Theory9. Hidden Markov Model(2)
9. Hidden Markov Model
\(\newcommand{\argmin}{\mathop{\mathrm{argmin}}\limits}\) \(\newcommand{\argmax}{\mathop{\mathrm{argmax}}\limits}\) 이번 Post는 문일철 교수님의 머신러닝 보다는 실제 Problem에 접목시켜서 Hidden Markov Model에 대하여 알아보고, 실제 Model을 Code로서 확인하는 Post입니다. (많은 책에서 Code는 다루지 않아서 나중에 사용하기 위하여 정리하였습니다.)
- 9.5 Hidden Markov Code
9.5 Hidden Markov Code
실제 Package로서 hmm learn(https://hmmlearn.readthedocs.io/en/latest/)를 제공하나 시도해보고자 하는 Dataset이 적어서 잘 작동하지 않았다.

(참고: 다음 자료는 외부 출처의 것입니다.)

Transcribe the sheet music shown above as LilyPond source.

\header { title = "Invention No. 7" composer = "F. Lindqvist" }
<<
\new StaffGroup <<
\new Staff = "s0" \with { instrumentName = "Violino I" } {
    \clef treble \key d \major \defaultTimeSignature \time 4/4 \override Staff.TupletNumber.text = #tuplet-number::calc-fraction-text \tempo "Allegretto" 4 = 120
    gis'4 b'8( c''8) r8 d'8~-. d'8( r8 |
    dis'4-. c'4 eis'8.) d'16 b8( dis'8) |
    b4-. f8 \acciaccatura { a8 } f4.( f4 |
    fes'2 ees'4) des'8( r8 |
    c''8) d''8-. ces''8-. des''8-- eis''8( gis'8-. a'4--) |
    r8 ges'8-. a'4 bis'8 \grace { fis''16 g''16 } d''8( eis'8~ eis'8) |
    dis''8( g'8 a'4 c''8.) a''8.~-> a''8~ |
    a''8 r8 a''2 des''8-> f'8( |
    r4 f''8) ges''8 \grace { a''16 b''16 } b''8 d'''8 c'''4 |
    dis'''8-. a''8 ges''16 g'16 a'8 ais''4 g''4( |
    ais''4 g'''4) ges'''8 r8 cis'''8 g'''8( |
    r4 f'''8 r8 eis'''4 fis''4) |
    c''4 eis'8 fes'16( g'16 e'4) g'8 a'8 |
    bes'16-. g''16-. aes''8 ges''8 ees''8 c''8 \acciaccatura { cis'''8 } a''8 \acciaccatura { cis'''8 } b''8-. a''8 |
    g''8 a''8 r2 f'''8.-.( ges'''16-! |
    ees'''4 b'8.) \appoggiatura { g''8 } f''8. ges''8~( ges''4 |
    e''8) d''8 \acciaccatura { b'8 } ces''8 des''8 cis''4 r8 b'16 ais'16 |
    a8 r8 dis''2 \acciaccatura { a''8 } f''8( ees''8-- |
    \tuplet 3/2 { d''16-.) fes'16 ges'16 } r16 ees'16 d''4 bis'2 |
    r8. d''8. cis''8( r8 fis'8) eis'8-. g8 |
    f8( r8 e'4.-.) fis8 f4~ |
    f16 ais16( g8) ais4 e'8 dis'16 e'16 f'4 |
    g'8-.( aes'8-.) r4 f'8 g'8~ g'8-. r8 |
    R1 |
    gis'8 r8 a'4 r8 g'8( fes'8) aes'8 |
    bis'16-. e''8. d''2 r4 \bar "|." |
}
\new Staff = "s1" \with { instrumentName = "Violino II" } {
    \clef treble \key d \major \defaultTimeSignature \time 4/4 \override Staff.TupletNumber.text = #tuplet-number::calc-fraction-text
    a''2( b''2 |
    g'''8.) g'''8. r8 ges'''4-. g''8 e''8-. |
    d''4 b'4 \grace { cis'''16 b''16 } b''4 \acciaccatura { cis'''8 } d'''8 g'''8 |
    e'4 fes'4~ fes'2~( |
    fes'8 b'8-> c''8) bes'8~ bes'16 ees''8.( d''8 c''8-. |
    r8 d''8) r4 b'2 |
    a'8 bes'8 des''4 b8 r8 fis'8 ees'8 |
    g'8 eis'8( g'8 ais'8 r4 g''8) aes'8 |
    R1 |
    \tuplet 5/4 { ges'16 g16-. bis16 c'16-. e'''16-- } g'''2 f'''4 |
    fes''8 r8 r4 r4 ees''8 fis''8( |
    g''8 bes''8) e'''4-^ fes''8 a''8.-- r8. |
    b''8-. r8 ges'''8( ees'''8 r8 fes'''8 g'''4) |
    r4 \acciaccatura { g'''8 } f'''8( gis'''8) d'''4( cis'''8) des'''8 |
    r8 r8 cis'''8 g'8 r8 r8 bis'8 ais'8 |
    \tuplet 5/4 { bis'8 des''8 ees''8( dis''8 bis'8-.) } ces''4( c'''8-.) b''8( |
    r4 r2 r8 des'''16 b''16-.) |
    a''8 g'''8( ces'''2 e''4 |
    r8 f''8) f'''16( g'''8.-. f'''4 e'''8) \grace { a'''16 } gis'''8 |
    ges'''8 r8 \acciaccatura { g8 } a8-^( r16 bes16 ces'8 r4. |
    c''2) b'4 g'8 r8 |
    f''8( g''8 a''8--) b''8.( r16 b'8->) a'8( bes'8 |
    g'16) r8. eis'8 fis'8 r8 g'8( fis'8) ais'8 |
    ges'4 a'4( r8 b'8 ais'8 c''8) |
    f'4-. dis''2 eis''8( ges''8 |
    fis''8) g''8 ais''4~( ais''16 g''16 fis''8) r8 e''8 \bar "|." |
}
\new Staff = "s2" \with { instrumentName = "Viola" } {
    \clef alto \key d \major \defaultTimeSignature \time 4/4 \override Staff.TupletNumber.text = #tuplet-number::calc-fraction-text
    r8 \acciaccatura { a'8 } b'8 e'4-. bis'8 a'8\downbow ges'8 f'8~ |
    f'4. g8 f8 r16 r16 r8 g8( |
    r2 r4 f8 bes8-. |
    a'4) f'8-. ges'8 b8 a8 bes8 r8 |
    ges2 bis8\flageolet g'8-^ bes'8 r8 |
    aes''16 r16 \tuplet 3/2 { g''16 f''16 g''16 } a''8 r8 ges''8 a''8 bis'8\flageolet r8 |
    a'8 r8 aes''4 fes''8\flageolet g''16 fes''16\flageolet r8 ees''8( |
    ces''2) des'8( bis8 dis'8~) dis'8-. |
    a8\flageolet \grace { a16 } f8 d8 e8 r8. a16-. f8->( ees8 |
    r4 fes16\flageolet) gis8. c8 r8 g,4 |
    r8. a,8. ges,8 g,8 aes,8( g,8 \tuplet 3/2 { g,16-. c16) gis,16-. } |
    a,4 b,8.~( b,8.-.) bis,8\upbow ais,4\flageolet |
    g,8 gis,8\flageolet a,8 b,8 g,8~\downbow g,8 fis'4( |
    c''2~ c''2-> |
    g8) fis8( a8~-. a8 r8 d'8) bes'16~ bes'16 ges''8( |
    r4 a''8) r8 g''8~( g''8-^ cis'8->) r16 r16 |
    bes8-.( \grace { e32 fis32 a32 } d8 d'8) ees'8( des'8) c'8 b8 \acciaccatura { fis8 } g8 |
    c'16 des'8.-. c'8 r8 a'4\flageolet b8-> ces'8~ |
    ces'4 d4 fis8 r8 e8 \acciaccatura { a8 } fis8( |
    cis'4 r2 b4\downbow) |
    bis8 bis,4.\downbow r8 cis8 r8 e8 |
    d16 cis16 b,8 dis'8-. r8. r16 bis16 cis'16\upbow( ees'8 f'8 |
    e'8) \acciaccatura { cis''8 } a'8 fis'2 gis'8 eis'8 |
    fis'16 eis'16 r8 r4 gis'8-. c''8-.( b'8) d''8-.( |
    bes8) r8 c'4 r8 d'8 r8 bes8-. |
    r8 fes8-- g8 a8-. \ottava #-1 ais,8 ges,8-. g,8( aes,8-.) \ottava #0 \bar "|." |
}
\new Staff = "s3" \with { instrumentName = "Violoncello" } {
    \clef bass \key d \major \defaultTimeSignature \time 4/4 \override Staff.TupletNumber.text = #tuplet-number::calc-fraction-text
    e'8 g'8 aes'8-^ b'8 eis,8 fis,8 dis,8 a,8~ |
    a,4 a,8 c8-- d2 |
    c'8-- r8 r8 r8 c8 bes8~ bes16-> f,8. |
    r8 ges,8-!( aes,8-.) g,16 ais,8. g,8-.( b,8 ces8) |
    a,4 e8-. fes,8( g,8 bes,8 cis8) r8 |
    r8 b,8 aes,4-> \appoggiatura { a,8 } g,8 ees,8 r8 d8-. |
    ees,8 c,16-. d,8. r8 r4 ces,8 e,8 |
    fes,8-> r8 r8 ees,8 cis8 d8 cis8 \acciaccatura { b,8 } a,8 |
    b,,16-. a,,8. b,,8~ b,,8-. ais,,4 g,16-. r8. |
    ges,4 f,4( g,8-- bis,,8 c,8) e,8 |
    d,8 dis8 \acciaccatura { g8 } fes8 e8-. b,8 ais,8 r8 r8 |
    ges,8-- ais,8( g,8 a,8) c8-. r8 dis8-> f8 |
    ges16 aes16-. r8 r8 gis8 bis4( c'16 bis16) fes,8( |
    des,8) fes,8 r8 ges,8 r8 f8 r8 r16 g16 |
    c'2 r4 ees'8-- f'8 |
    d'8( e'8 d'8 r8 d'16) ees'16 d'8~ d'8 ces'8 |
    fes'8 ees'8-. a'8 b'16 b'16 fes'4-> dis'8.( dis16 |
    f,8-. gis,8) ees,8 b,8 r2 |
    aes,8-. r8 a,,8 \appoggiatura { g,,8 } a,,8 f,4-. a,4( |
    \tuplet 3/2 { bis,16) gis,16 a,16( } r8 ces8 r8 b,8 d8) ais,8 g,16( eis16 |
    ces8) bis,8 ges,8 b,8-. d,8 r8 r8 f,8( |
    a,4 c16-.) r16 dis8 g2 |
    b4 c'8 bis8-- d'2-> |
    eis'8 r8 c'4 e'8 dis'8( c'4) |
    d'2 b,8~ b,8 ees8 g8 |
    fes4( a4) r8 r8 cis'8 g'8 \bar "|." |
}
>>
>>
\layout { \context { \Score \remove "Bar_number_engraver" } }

따라서 Low Level에서 확인할 수 있는 Implement Viterbi Algorithm in Hidden Markov Model using Python and R(http://www.adeveloperdiary.com/data-science/machine-learning/implement-viterbi-algorithm-in-hidden-markov-model-using-python-and-r/)를 사용하여 실습을 진행하였다.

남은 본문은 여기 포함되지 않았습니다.